The cosmic decline in the H2/HI ratio in galaxies
We use a pressure-based model for splitting cold hydrogen into its atomic (HI) and molecular (H2) components to tackle the co-evolution of HI, H2, and star formation rates (SFR) in 3x10^7 simulated galaxies in the Millennium simulation. The main prediction is that galaxies contained similar amounts of HI at redshift z=1.5 than today, but substantially more H2, in quantitative agreement with the strong molecular line emission already detected in a few high-redshift galaxies and approximately consistent with inferences from studies of the damped Lyman-alpha absorbers seen in the spectra of quasars. The cosmic H2/HI ratio, i.e. Omega(H2)/Omega(HI), is predicted to evolve monotonically as (1+z)^1.6. This decline of the H2/HI ratio as a function of cosmic time is driven by the growth of galactic disks and the progressive reduction of the mean cold gas pressure. Finally, a comparison between the evolutions of HI, H2, and SFRs reveals two distinct cosmic epochs of star formation: an early epoch (z>3), driven by the evolution of Omega(HI+H2)(z), and a late epoch (z<3), driven by the evolution of Omega(H2)(z)/Omega(HI)(z).

- **RAW DATA**
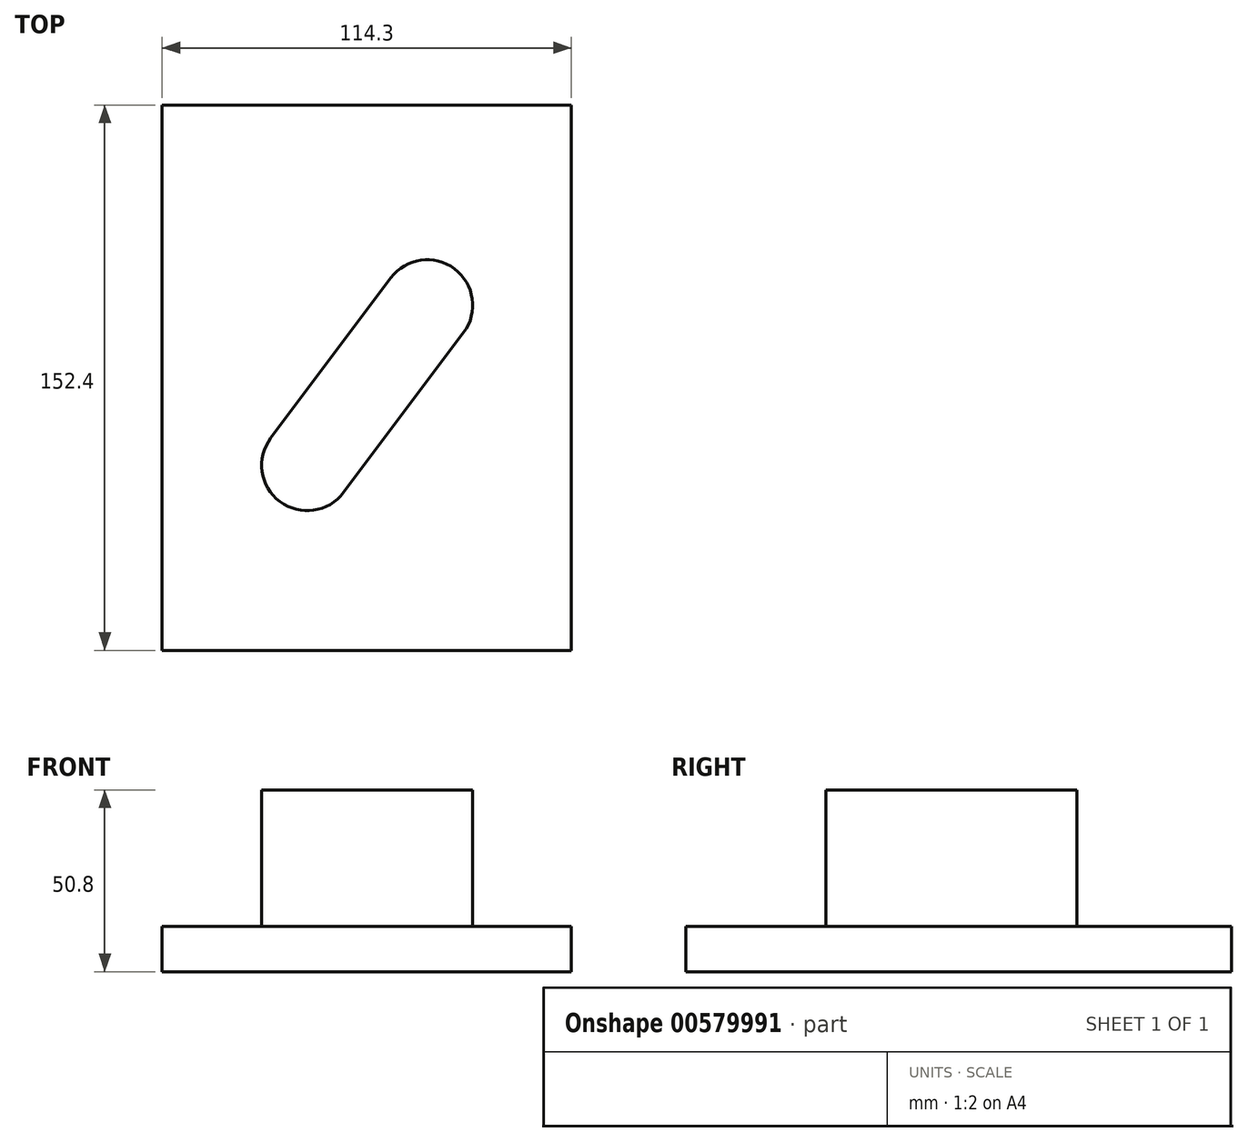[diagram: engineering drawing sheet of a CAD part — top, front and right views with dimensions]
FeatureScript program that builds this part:
annotation { "Feature Type Name" : "Feature", "Feature Type Description" : "" }
export const myFeature = defineFeature(function(context is Context, id is Id, definition is map)
    precondition{}
    {
        {
            var Q0;
            Q0=qCreatedBy(makeId("Top.planeOp"),FACE);
            var sketch = newSketch(context, id + "F0", { "sketchPlane" : qUnion([Q0])});
            skLineSegment(sketch, "E0.bottom", {"start": v(57.15, 76.2) * mm, "end": v(-57.15, 76.2) * mm});
            skLineSegment(sketch, "E0.top", {"start": v(57.15, -76.2) * mm, "end": v(-57.15, -76.2) * mm});
            skLineSegment(sketch, "E0.left", {"start": v(57.15, 76.2) * mm, "end": v(57.15, -76.2) * mm});
            skLineSegment(sketch, "E0.right", {"start": v(-57.15, 76.2) * mm, "end": v(-57.15, -76.2) * mm});
            skPoint(sketch, "E0.middle", {"position": v(0, 0) * mm});
            skLineSegment(sketch, "E1", {"start": v(57.15, 76.2) * mm, "end": v(-57.15, -76.2) * mm, "construction": true});
            skLineSegment(sketch, "E2", {"start": v(-6.47, -32.1) * mm, "end": v(27.06, 12.6) * mm});
            skLineSegment(sketch, "E3", {"start": v(27.06, 12.6) * mm, "end": v(6.74, 27.85) * mm});
            skLineSegment(sketch, "E4", {"start": v(-6.47, -32.1) * mm, "end": v(-26.8, -16.85) * mm});
            skLineSegment(sketch, "E5", {"start": v(-26.8, -16.85) * mm, "end": v(6.74, 27.85) * mm});
            skArc(sketch, "E6", {"start": v(27.06, 12.6) * mm, "mid": v(24.52, 30.39) * mm, "end": v(6.74, 27.85) * mm});
            skArc(sketch, "E7", {"start": v(-26.8, -16.85) * mm, "mid": v(-24.25, -34.63) * mm, "end": v(-6.47, -32.1) * mm});
            skLineSegment(sketch, "E8", {"start": v(-24.25, -34.63) * mm, "end": v(24.52, 30.39) * mm, "construction": true});
            skSolve(sketch);
        }
        {
            var Q0;
            Q0=makeQuery(id+"F0.imprint","IMPRINT",FACE,{"disambiguationData":[TD([[makeQuery(id+"F0.imprint","IMPRINT",EDGE,{"derivedFrom":sQuery(id+"F0.wireOp",EDGE,"E0.bottom")}),1.0]])]});
            extrude(context, id + "F1", {"entities" : qUnion([Q0]), "depth" : 12.7 * mm, "offsetDistance" : 25.4 * mm});
        }
        {
            var Q0;
            Q0=makeQuery(id+"F0.imprint","IMPRINT",FACE,{"disambiguationData":[TD([[makeQuery(id+"F0.imprint","IMPRINT",EDGE,{"derivedFrom":sQuery(id+"F0.wireOp",EDGE,"E3")}),-1.0]])]});
            var Q1;
            Q1=makeQuery(id+"F0.imprint","IMPRINT",FACE,{"disambiguationData":[TD([[makeQuery(id+"F0.imprint","IMPRINT",EDGE,{"derivedFrom":sQuery(id+"F0.wireOp",EDGE,"E2")}),1.0]])]});
            var Q2;
            Q2=makeQuery(id+"F0.imprint","IMPRINT",FACE,{"disambiguationData":[TD([[makeQuery(id+"F0.imprint","IMPRINT",EDGE,{"derivedFrom":sQuery(id+"F0.wireOp",EDGE,"E4")}),1.0]])]});
            extrude(context, id + "F2", {"entities" : qUnion([Q0, Q1, Q2]), "operationType" : NewBodyOperationType.ADD, "depth" : 50.8 * mm, "offsetDistance" : 25.4 * mm});
        }
    });
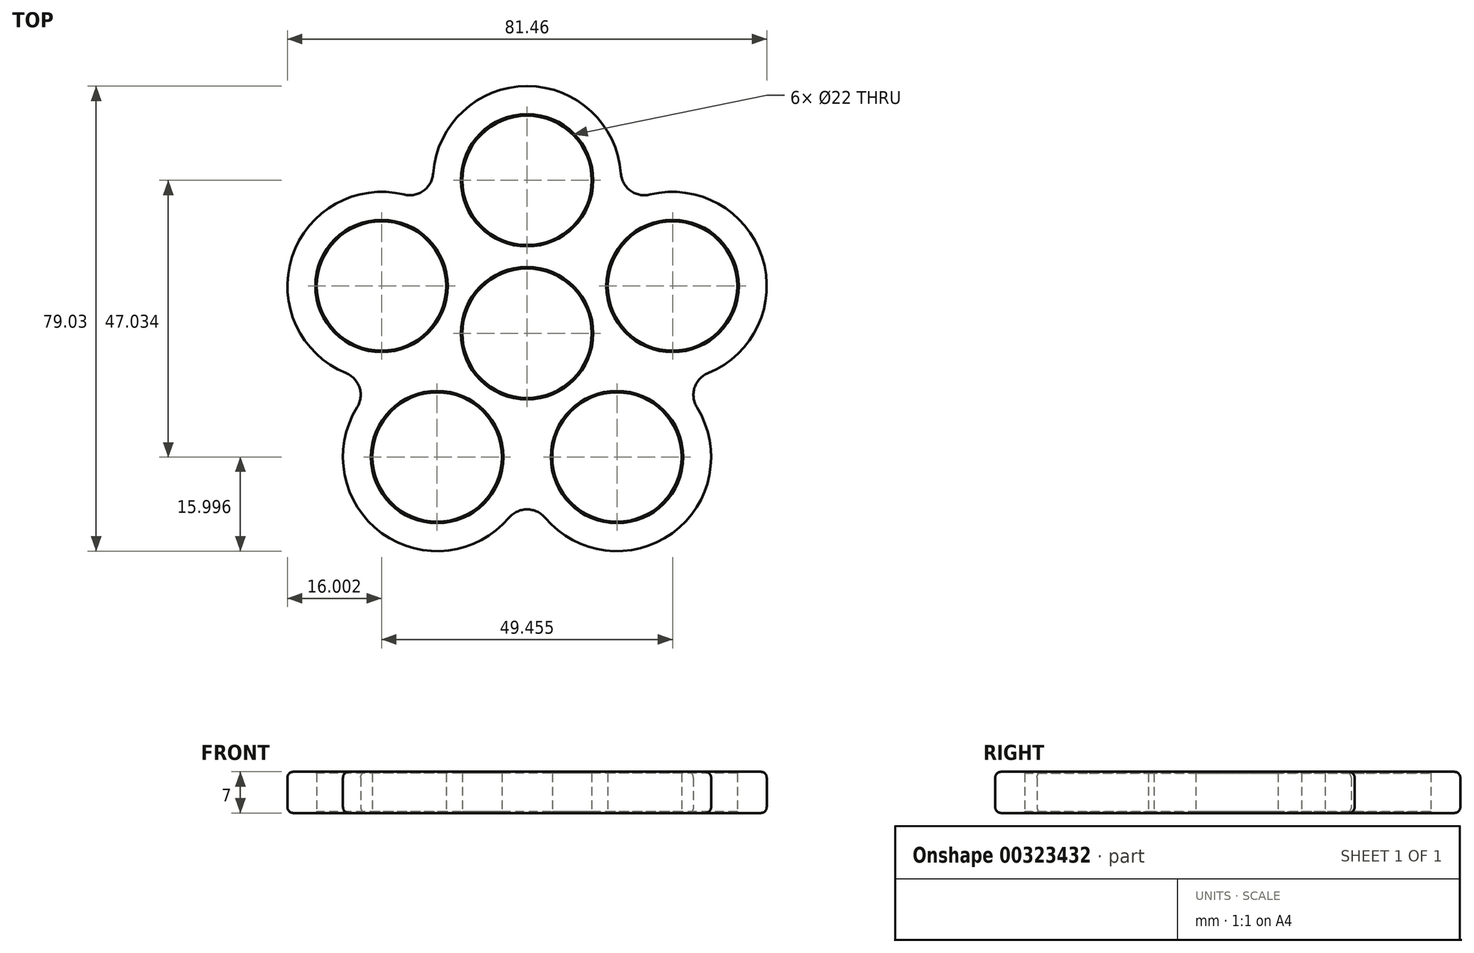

- **GIVEN EXERCISE 1**
According to the abstract on the cosmic H2/HI ratio, how is that ratio predicted to evolve with redshift?
- **GIVEN EXERCISE 2**
In the listing, rename "Q0" to "topPlane" in the lines from the start of the listing through the line containing "var sketch = newSketch(context, id", and leave everything else unchanged. Return only those lines, without the pictures.
The abstract and the listing have no connection to each other.

- **EXERCISE SOLUTION 1**
It is predicted to evolve monotonically as (1+z)^1.6.

- **EXERCISE SOLUTION 2**
[diagram: engineering drawing sheet of a CAD part — top, front and right views with dimensions]
FeatureScript program that builds this part:
annotation { "Feature Type Name" : "Feature", "Feature Type Description" : "" }
export const myFeature = defineFeature(function(context is Context, id is Id, definition is map)
    precondition{}
    {
        {
            var topPlane;
            topPlane=qCreatedBy(makeId("Top.planeOp"),FACE);
            var sketch = newSketch(context, id + "F0", { "sketchPlane" : qUnion([topPlane])});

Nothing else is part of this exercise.